> YOUR ASSIGNMENT
Please restate the data word for word, in full.

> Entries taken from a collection
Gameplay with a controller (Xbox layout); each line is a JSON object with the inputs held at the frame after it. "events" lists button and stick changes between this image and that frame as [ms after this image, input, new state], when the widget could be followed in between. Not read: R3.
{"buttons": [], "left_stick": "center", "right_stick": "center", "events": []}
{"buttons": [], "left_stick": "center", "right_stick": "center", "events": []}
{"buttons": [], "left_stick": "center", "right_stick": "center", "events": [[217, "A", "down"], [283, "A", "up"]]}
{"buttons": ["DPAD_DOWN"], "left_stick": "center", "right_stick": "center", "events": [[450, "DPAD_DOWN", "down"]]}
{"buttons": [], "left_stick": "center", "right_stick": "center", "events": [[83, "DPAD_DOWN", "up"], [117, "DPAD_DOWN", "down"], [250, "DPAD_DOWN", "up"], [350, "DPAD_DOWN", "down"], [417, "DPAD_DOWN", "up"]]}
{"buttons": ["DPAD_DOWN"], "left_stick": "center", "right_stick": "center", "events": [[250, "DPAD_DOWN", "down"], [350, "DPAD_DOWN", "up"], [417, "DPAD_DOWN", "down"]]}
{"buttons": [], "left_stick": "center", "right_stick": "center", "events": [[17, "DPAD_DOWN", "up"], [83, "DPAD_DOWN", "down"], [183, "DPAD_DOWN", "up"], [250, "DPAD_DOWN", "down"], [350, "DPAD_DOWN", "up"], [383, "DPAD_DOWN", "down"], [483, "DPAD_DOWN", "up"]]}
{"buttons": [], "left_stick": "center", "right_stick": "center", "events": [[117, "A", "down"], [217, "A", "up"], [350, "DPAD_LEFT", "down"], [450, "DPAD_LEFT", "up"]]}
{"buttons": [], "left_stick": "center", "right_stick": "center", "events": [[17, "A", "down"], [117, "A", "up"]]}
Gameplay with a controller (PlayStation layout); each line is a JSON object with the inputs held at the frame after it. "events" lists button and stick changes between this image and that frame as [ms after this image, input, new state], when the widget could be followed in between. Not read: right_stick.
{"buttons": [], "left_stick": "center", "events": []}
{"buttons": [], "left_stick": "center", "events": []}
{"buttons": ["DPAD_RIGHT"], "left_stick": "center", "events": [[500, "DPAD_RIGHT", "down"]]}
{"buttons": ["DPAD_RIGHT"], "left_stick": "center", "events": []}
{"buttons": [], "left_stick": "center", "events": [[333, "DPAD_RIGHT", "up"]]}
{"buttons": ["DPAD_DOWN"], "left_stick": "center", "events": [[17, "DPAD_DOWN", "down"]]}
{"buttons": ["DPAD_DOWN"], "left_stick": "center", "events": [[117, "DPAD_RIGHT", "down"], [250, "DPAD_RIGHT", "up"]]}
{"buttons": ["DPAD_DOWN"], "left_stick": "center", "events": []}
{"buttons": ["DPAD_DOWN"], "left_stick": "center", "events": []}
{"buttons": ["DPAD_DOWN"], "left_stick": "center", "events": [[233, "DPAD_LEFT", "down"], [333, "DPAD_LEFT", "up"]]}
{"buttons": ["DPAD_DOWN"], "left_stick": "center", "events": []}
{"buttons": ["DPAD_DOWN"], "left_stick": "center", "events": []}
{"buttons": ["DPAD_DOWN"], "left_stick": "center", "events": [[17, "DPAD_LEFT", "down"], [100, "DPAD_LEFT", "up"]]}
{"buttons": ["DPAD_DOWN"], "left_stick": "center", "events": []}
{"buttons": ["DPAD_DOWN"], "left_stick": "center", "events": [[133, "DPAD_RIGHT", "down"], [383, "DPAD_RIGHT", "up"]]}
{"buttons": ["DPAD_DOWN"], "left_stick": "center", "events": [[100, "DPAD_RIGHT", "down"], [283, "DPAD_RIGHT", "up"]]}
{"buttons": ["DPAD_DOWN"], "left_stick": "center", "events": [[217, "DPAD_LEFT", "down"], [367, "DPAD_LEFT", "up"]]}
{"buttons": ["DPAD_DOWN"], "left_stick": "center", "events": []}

> PROBLEM SOLUTION
Gameplay with a controller (Xbox layout); each line is a JSON object with the inputs held at the frame after it. "events" lists button and stick changes between this image and that frame as [ms after this image, input, new state], when the widget could be followed in between. Not read: R3.
{"buttons": [], "left_stick": "center", "right_stick": "center", "events": []}
{"buttons": [], "left_stick": "center", "right_stick": "center", "events": []}
{"buttons": [], "left_stick": "center", "right_stick": "center", "events": [[217, "A", "down"], [283, "A", "up"]]}
{"buttons": ["DPAD_DOWN"], "left_stick": "center", "right_stick": "center", "events": [[450, "DPAD_DOWN", "down"]]}
{"buttons": [], "left_stick": "center", "right_stick": "center", "events": [[83, "DPAD_DOWN", "up"], [117, "DPAD_DOWN", "down"], [250, "DPAD_DOWN", "up"], [350, "DPAD_DOWN", "down"], [417, "DPAD_DOWN", "up"]]}
{"buttons": ["DPAD_DOWN"], "left_stick": "center", "right_stick": "center", "events": [[250, "DPAD_DOWN", "down"], [350, "DPAD_DOWN", "up"], [417, "DPAD_DOWN", "down"]]}
{"buttons": [], "left_stick": "center", "right_stick": "center", "events": [[17, "DPAD_DOWN", "up"], [83, "DPAD_DOWN", "down"], [183, "DPAD_DOWN", "up"], [250, "DPAD_DOWN", "down"], [350, "DPAD_DOWN", "up"], [383, "DPAD_DOWN", "down"], [483, "DPAD_DOWN", "up"]]}
{"buttons": [], "left_stick": "center", "right_stick": "center", "events": [[117, "A", "down"], [217, "A", "up"], [350, "DPAD_LEFT", "down"], [450, "DPAD_LEFT", "up"]]}
{"buttons": [], "left_stick": "center", "right_stick": "center", "events": [[17, "A", "down"], [117, "A", "up"]]}
Gameplay with a controller (PlayStation layout); each line is a JSON object with the inputs held at the frame after it. "events" lists button and stick changes between this image and that frame as [ms after this image, input, new state], when the widget could be followed in between. Not read: right_stick.
{"buttons": [], "left_stick": "center", "events": []}
{"buttons": [], "left_stick": "center", "events": []}
{"buttons": ["DPAD_RIGHT"], "left_stick": "center", "events": [[500, "DPAD_RIGHT", "down"]]}
{"buttons": ["DPAD_RIGHT"], "left_stick": "center", "events": []}
{"buttons": [], "left_stick": "center", "events": [[333, "DPAD_RIGHT", "up"]]}
{"buttons": ["DPAD_DOWN"], "left_stick": "center", "events": [[17, "DPAD_DOWN", "down"]]}
{"buttons": ["DPAD_DOWN"], "left_stick": "center", "events": [[117, "DPAD_RIGHT", "down"], [250, "DPAD_RIGHT", "up"]]}
{"buttons": ["DPAD_DOWN"], "left_stick": "center", "events": []}
{"buttons": ["DPAD_DOWN"], "left_stick": "center", "events": []}
{"buttons": ["DPAD_DOWN"], "left_stick": "center", "events": [[233, "DPAD_LEFT", "down"], [333, "DPAD_LEFT", "up"]]}
{"buttons": ["DPAD_DOWN"], "left_stick": "center", "events": []}
{"buttons": ["DPAD_DOWN"], "left_stick": "center", "events": []}
{"buttons": ["DPAD_DOWN"], "left_stick": "center", "events": [[17, "DPAD_LEFT", "down"], [100, "DPAD_LEFT", "up"]]}
{"buttons": ["DPAD_DOWN"], "left_stick": "center", "events": []}
{"buttons": ["DPAD_DOWN"], "left_stick": "center", "events": [[133, "DPAD_RIGHT", "down"], [383, "DPAD_RIGHT", "up"]]}
{"buttons": ["DPAD_DOWN"], "left_stick": "center", "events": [[100, "DPAD_RIGHT", "down"], [283, "DPAD_RIGHT", "up"]]}
{"buttons": ["DPAD_DOWN"], "left_stick": "center", "events": [[217, "DPAD_LEFT", "down"], [367, "DPAD_LEFT", "up"]]}
{"buttons": ["DPAD_DOWN"], "left_stick": "center", "events": []}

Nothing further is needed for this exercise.